Task:
Return, from the material below, each line in which the word "Consejo" is present.

Material provided:
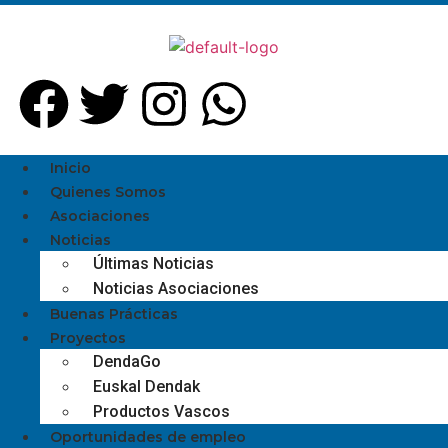
Inicio
Quienes Somos
Asociaciones
Noticias
Últimas Noticias
Noticias Asociaciones
Buenas Prácticas
Proyectos
DendaGo
Euskal Dendak
Productos Vascos
Oportunidades de empleo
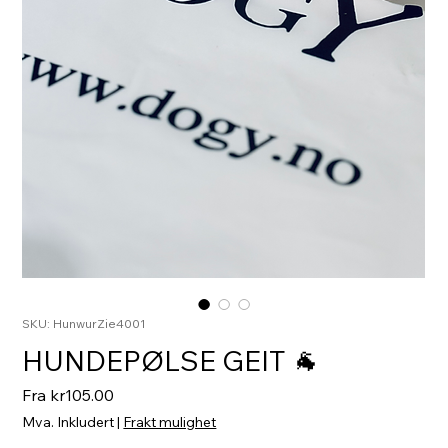
SKU: HunwurZie4001
HUNDEPØLSE GEIT 🐐
Salgspris
Fra
kr105.00
Mva. Inkludert
|
Frakt mulighet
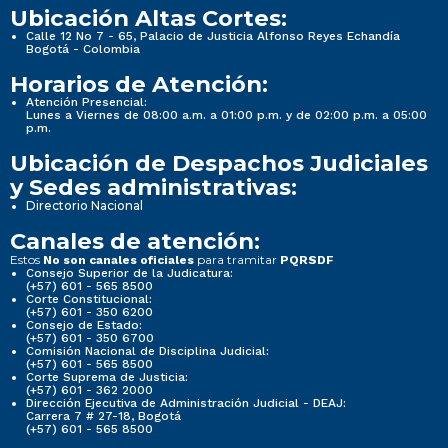
Ubicación Altas Cortes:
Calle 12 No 7 - 65, Palacio de Justicia Alfonso Reyes Echandía
Bogotá - Colombia
Horarios de Atención:
Atención Presencial:
Lunes a Viernes de 08:00 a.m. a 01:00 p.m. y de 02:00 p.m. a 05:00
p.m.
Ubicación de Despachos Judiciales
y Sedes administrativas:
Directorio Nacional
Canales de atención:
Estos
para tramitar
No son canales oficiales
PQRSDF
Consejo Superior de la Judicatura:
(+57) 601 - 565 8500
Corte Constitucional:
(+57) 601 - 350 6200
Consejo de Estado:
(+57) 601 - 350 6700
Comisión Nacional de Disciplina Judicial:
(+57) 601 - 565 8500
Corte Suprema de Justicia:
(+57) 601 - 362 2000
Dirección Ejecutiva de Administración Judicial - DEAJ:
Carrera 7 # 27-18, Bogotá
(+57) 601 - 565 8500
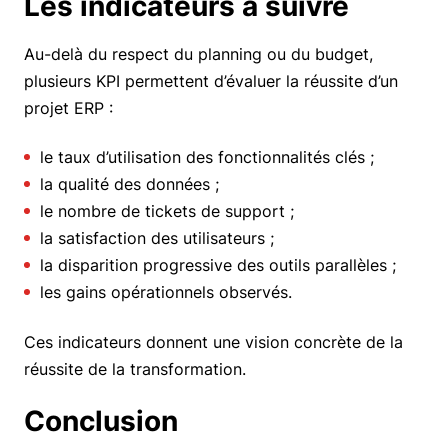
Les indicateurs à suivre
Au-delà du respect du planning ou du budget,
plusieurs KPI permettent d’évaluer la réussite d’un
projet ERP :
le taux d’utilisation des fonctionnalités clés ;
la qualité des données ;
le nombre de tickets de support ;
la satisfaction des utilisateurs ;
la disparition progressive des outils parallèles ;
les gains opérationnels observés.
Ces indicateurs donnent une vision concrète de la
réussite de la transformation.
Conclusion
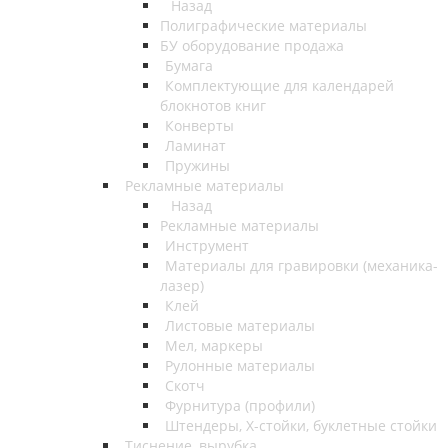
Назад
Полиграфические материалы
БУ оборудование продажа
Бумага
Комплектующие для календарей
блокнотов книг
Конверты
Ламинат
Пружины
Рекламные материалы
Назад
Рекламные материалы
Инструмент
Материалы для гравировки (механика-
лазер)
Клей
Листовые материалы
Мел, маркеры
Рулонные материалы
Скотч
Фурнитура (профили)
Штендеры, Х-стойки, буклетные стойки
Тиснение, вырубка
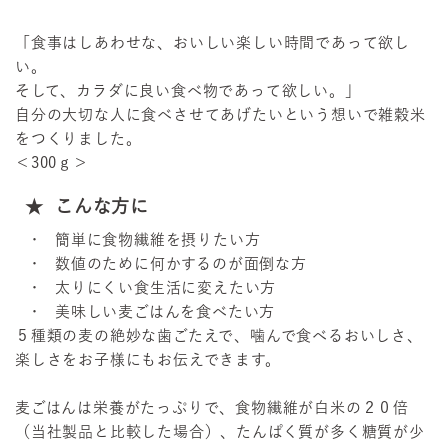
「食事はしあわせな、おいしい楽しい時間であって欲し
い。
そして、カラダに良い食べ物であって欲しい。」
自分の大切な人に食べさせてあげたいという想いで雑穀米
をつくりました。
＜300ｇ＞
こんな方に
簡単に食物繊維を摂りたい方
数値のために何かするのが面倒な方
太りにくい食生活に変えたい方
美味しい麦ごはんを食べたい方
５種類の麦の絶妙な歯ごたえで、噛んで食べるおいしさ、
楽しさをお子様にもお伝えできます。
麦ごはんは栄養がたっぷりで、食物繊維が白米の２０倍
（当社製品と比較した場合）、たんぱく質が多く糖質が少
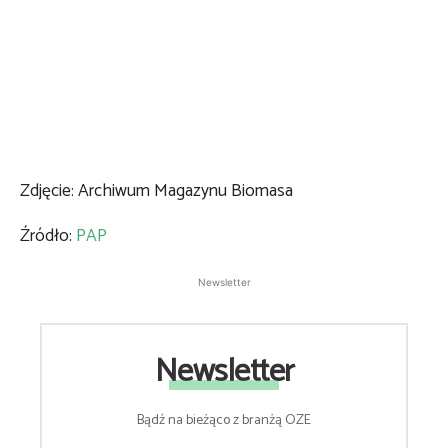
Zdjęcie: Archiwum Magazynu Biomasa
Źródło:
PAP
Newsletter
Newsletter
Bądź na bieżąco z branżą OZE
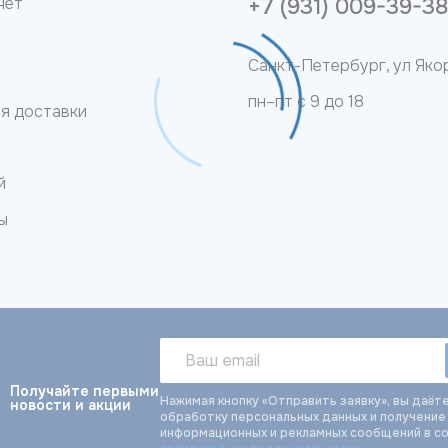
чет
+7 (931) 009-39-3
Санкт-Петербург, ул Якор
пн–пт с 9 до 18
ия доставки
й
ы
Получайте первыми
Нажимая кнопку «Отправить заявку», вы даёте
новости и акции
обработку персональных данных и получение
информационных и рекламных сообщений в с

Solution to this problem:
Consejo Superior de la Judicatura:
Consejo de Estado:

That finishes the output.